Heiko Trinsinger (Hans Heiling), Jessica Muirhead (Anna), Rebecca Teem (la Reine des Esprits de la terre), Bettina Ranch (Gertrude), Jeffrey Dowd (Konrad), Karel Martin Ludvik (Stephan), Hans-Günter Papirnik (Niklas), Essener Philharmoniker et chœur du théâtre Aalto d'Essen, dir. Frank Beermann (live, 2018).
Oehms Classics OC 976 (2 CD). Présentation en allemand et en anglais ; livret en allemand. Distr. Outhere.

 

« Grand opéra romantique » en un prologue et trois actes créé au Hofoper de Berlin en 1833, Hans Heiling de Heinrich Marschner (1795-1861) constitue un maillon essentiel entre Weber et Wagner. Au départ, le librettiste et chanteur Eduard Devrient (1801-1877) destinait son livret à son ami Mendelssohn, avec lequel il avait chanté la partie du Christ lors de la fameuse exécution de la Passion selon saint Matthieu de Bach en 1829, mais qui n'en voulut pas en prétextant la trop grande parenté avec Le Freischütz. Son choix se porta ensuite sur Marschner, alors directeur du théâtre de cour de Hanovre, qui avait déjà triomphé avec Le Vampire (1828) et Der Templer und die Jüdin (1829). Après la création, avec Devrient dans le rôle-titre, l'ouvrage fit l'objet de nombreuses reprises un peu partout en Europe, mais la France dut attendre jusqu'en 2004 avant de le découvrir à Strasbourg.
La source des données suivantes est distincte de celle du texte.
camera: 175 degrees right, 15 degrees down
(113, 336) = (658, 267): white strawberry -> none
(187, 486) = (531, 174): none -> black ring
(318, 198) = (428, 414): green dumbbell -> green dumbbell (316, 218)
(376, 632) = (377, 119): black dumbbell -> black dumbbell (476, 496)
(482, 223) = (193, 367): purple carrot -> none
Très wagnérien avant l'heure, le sujet montre comment Hans Heiling, roi des Esprits de la terre, quitte son domaine surnaturel pour connaître l'amour d'une femme, Anna. Prenant conscience de la véritable nature de son fiancé, celle-ci se détourne de lui et décide d'épouser plutôt le chasseur Konrad. Sur le point d'assouvir sa vengeance contre ceux qui l'ont trahi, Heiling obéit à sa mère, abandonne toute velléité de violence et retourne dans son royaume souterrain.
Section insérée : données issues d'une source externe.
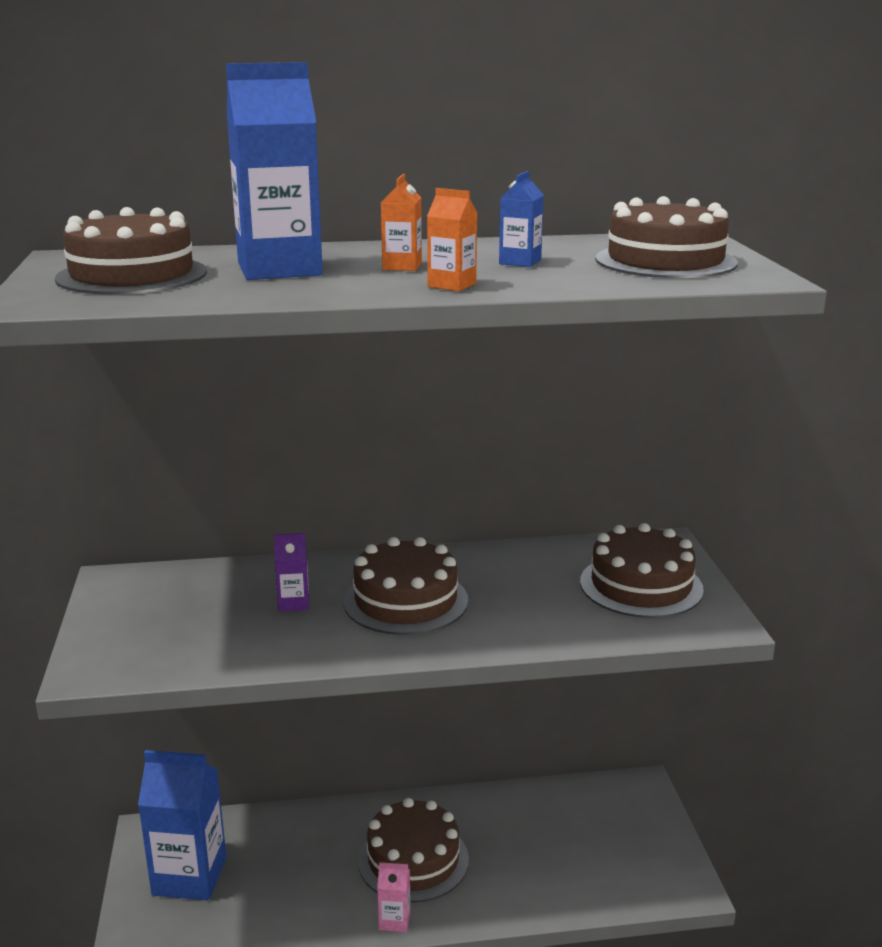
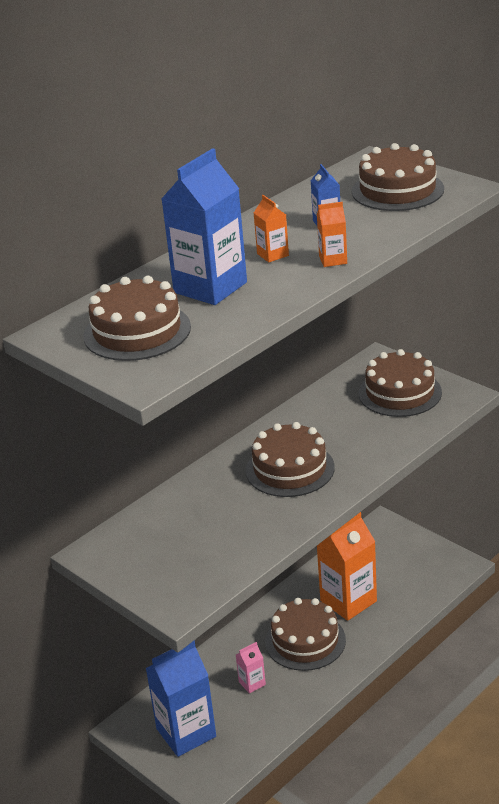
camera: 35 degrees left, 10 degrees up
(293, 603) = (229, 505): purple carton -> none
(394, 920) = (333, 677): pink carton -> pink carton (252, 683)
(508, 846) = (348, 601): none -> orange carton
Enregistrée au théâtre Aalto d'Essen, cette version se distingue d'abord par le confort de sa prise de son et une extraordinaire intensité dramatique. Sous la direction de Frank Beermann, l'orchestration de Marschner est rutilante et riche en atmosphères contrastées. Pour s'en convaincre, il suffit d'écouter la splendide ouverture (placée de façon inhabituelle entre le prologue et le premier acte), les tableaux de réjouissances populaires ou la scène absolument saisissante où Gertrude attend avec anxiété le retour de sa fille Anna en alternant parole et passages chantés. L'interprète de ce rôle, la mezzo Bettina Ranch, s'y révèle troublante grâce à la somptuosité d'une voix aux riches harmoniques. L'autre nom à retenir d'une distribution malheureusement fort inégale est Jessica Muirhead, qui offre un portrait ravissant d'Anna ; le timbre est frais et l'expression toujours juste. Ses quelques difficultés dans les moments très exposés ne sont que peccadilles en regard de celles du ténor Jeffrey Dowd, Konrad poussif dénué de séduction vocale ayant la fâcheuse habitude d'attaquer les notes aiguës par en-dessous, et celles de Rebecca Teem, Reine des Esprits passionnée mais aux prises avec un instrument rétif. Le Hans Heiling de Heiko Trinsinger laisse une impression partagée en raison d'une certaine raideur dans l'émission, jointe à une relative indifférence. Le célèbre « An jenem Tag » du premier acte tombe ainsi un peu à plat, nous faisant regretter le somptueux Hermann Prey, dans l'intégrale dirigée par Joseph Keilberth à Cologne en 1966 (Myto). Outre le solide baryton-basse Karel Martin Ludvik en Stephan, ces disques permettent d'apprécier la discipline d'un chœur vibrant, mais parfois un peu mis à mal par l'écriture de Marschner. De même que la version vidéo filmée à Cagliari en 2004 avec Anna Caterina Antonacci en Anna (DVD Dynamic), ce coffret possède d'indéniables qualités, mais ne parvient pas à rendre totalement justice à une œuvre aux exigences redoutables.